● **GIVEN PROBLEM**: Repeat the listing exactly as given, omitting every image.
**** RECORDS SHOWN ****
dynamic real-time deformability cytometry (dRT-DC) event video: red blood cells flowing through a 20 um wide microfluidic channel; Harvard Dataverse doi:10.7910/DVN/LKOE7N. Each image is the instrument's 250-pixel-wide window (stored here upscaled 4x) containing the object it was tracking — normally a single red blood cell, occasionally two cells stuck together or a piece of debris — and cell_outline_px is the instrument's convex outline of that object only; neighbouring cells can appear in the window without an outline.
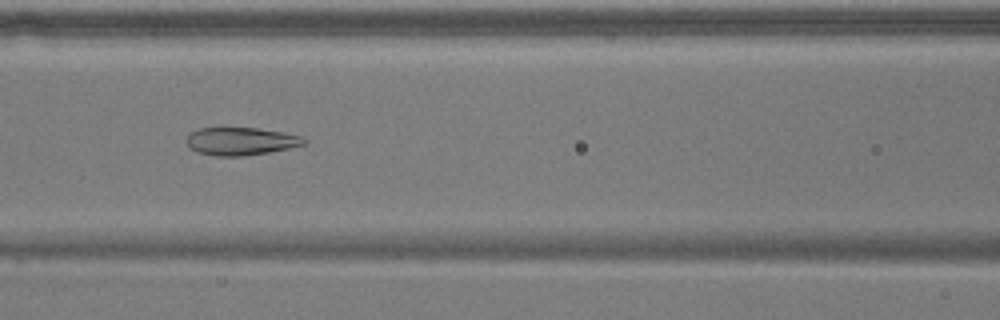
{"species": "common noctule bat (a hibernating species)", "species_latin": "Nyctalus noctula", "temperature_condition": "warm", "stored_images_in_passage": 46, "camera_frame_rate_fps": 3000, "um_per_image_px": 0.085, "animal": {"sex": "male", "body_mass_g": 17.9}, "frame": {"image": 1, "passage_image": 22, "time_ms": 7.0, "image_size_px": [1000, 320], "cell_outline_px": [[308, 140], [304, 144], [288, 148], [268, 152], [244, 156], [216, 156], [196, 152], [188, 148], [188, 136], [192, 132], [200, 128], [256, 128], [280, 132], [300, 136]], "centroid_in_image_um": [20.45, 12.02], "position_along_channel_um": 146.2, "area_um2": 18.79}}
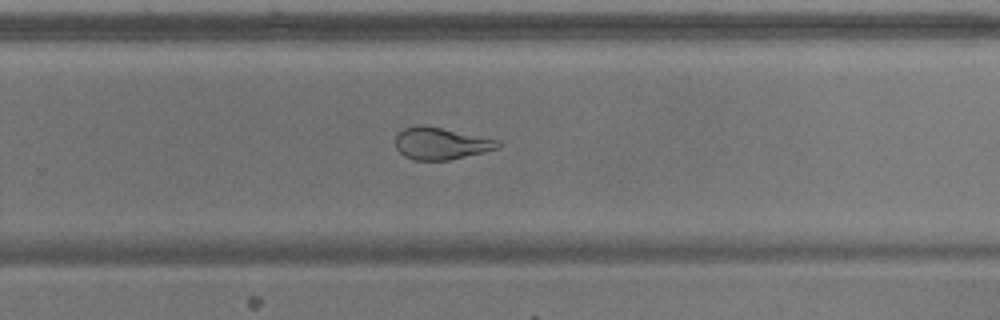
{"frame": {"image": 2, "passage_image": 34, "time_ms": 11.0, "image_size_px": [1000, 320], "cell_outline_px": [[500, 148], [484, 152], [448, 160], [412, 160], [404, 156], [396, 148], [396, 132], [404, 128], [420, 124], [424, 124], [500, 140]], "centroid_in_image_um": [37.46, 12.18], "position_along_channel_um": 292.3, "area_um2": 19.31}}
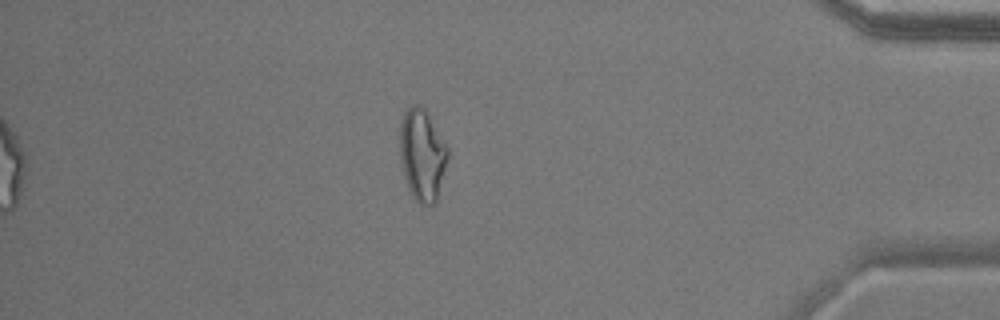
{"frame": {"image": 3, "passage_image": 46, "time_ms": 15.0, "image_size_px": [1000, 320], "cell_outline_px": [[448, 160], [436, 204], [420, 204], [412, 196], [408, 188], [404, 176], [400, 156], [400, 124], [404, 112], [412, 104], [420, 104], [424, 108], [448, 148]], "centroid_in_image_um": [35.89, 13.18], "position_along_channel_um": 399.3, "area_um2": 25.61}, "authors_computed_cell_mechanics": {"area_um2": 22.4553, "velocity_mm_per_s": 3.669, "shape_relaxation_time_tau1_ms": null, "shape_relaxation_time_tau2_ms": 1.9127, "deformation_change_tau1": null, "deformation_change_tau2": 0.0769}}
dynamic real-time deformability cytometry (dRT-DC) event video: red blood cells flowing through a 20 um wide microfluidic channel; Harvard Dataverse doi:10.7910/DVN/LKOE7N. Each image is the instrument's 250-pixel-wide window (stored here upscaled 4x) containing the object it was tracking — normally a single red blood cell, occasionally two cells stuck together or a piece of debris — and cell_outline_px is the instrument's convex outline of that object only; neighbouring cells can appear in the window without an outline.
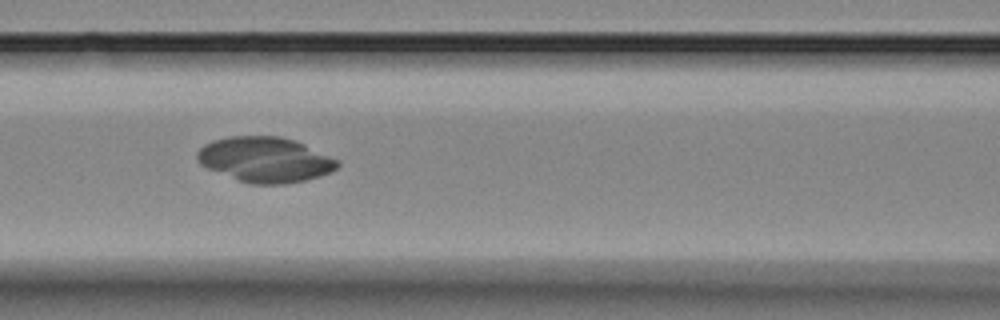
{"species": "Egyptian fruit bat (a non-hibernating species)", "species_latin": "Rousettus aegyptiacus", "temperature_condition": "room temperature", "stored_images_in_passage": 7, "camera_frame_rate_fps": 3000, "um_per_image_px": 0.085, "animal": {"sex": "female"}, "frame": {"image": 1, "passage_image": 5, "time_ms": 4.667, "image_size_px": [1000, 320], "cell_outline_px": [[340, 164], [336, 168], [320, 176], [304, 180], [284, 184], [252, 184], [240, 180], [208, 168], [200, 164], [196, 160], [196, 152], [204, 144], [212, 140], [228, 136], [280, 136], [296, 140], [340, 160]], "centroid_in_image_um": [22.53, 13.55], "position_along_channel_um": 144.1, "area_um2": 36.93}}
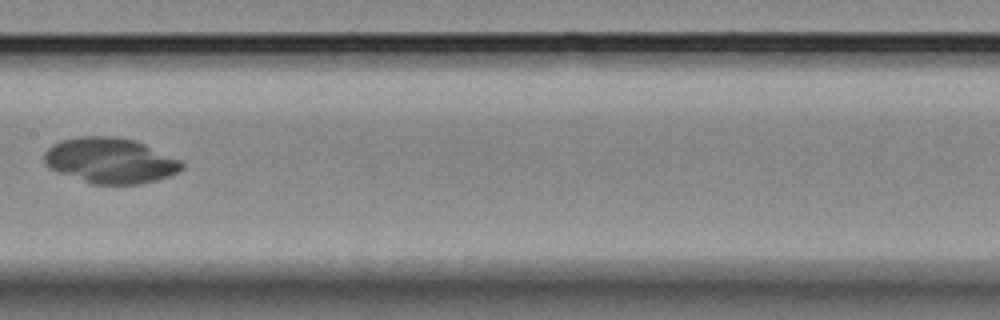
****
● **SOLUTION TO THIS PROBLEM**:
dynamic real-time deformability cytometry (dRT-DC) event video: red blood cells flowing through a 20 um wide microfluidic channel; Harvard Dataverse doi:10.7910/DVN/LKOE7N. Each image is the instrument's 250-pixel-wide window (stored here upscaled 4x) containing the object it was tracking — normally a single red blood cell, occasionally two cells stuck together or a piece of debris — and cell_outline_px is the instrument's convex outline of that object only; neighbouring cells can appear in the window without an outline.
{"species": "common noctule bat (a hibernating species)", "species_latin": "Nyctalus noctula", "temperature_condition": "warm", "stored_images_in_passage": 46, "camera_frame_rate_fps": 3000, "um_per_image_px": 0.085, "animal": {"sex": "male", "body_mass_g": 17.9}, "frame": {"image": 1, "passage_image": 22, "time_ms": 7.0, "image_size_px": [1000, 320], "cell_outline_px": [[308, 140], [304, 144], [288, 148], [268, 152], [244, 156], [216, 156], [196, 152], [188, 148], [188, 136], [192, 132], [200, 128], [256, 128], [280, 132], [300, 136]], "centroid_in_image_um": [20.45, 12.02], "position_along_channel_um": 146.2, "area_um2": 18.79}}
{"frame": {"image": 2, "passage_image": 34, "time_ms": 11.0, "image_size_px": [1000, 320], "cell_outline_px": [[500, 148], [484, 152], [448, 160], [412, 160], [404, 156], [396, 148], [396, 132], [404, 128], [420, 124], [424, 124], [500, 140]], "centroid_in_image_um": [37.46, 12.18], "position_along_channel_um": 292.3, "area_um2": 19.31}}
{"frame": {"image": 3, "passage_image": 46, "time_ms": 15.0, "image_size_px": [1000, 320], "cell_outline_px": [[448, 160], [436, 204], [420, 204], [412, 196], [408, 188], [404, 176], [400, 156], [400, 124], [404, 112], [412, 104], [420, 104], [424, 108], [448, 148]], "centroid_in_image_um": [35.89, 13.18], "position_along_channel_um": 399.3, "area_um2": 25.61}, "authors_computed_cell_mechanics": {"area_um2": 22.4553, "velocity_mm_per_s": 3.669, "shape_relaxation_time_tau1_ms": null, "shape_relaxation_time_tau2_ms": 1.9127, "deformation_change_tau1": null, "deformation_change_tau2": 0.0769}}
dynamic real-time deformability cytometry (dRT-DC) event video: red blood cells flowing through a 20 um wide microfluidic channel; Harvard Dataverse doi:10.7910/DVN/LKOE7N. Each image is the instrument's 250-pixel-wide window (stored here upscaled 4x) containing the object it was tracking — normally a single red blood cell, occasionally two cells stuck together or a piece of debris — and cell_outline_px is the instrument's convex outline of that object only; neighbouring cells can appear in the window without an outline.
{"species": "Egyptian fruit bat (a non-hibernating species)", "species_latin": "Rousettus aegyptiacus", "temperature_condition": "room temperature", "stored_images_in_passage": 7, "camera_frame_rate_fps": 3000, "um_per_image_px": 0.085, "animal": {"sex": "female"}, "frame": {"image": 1, "passage_image": 5, "time_ms": 4.667, "image_size_px": [1000, 320], "cell_outline_px": [[340, 164], [336, 168], [320, 176], [304, 180], [284, 184], [252, 184], [240, 180], [208, 168], [200, 164], [196, 160], [196, 152], [204, 144], [212, 140], [228, 136], [280, 136], [296, 140], [340, 160]], "centroid_in_image_um": [22.53, 13.55], "position_along_channel_um": 144.1, "area_um2": 36.93}}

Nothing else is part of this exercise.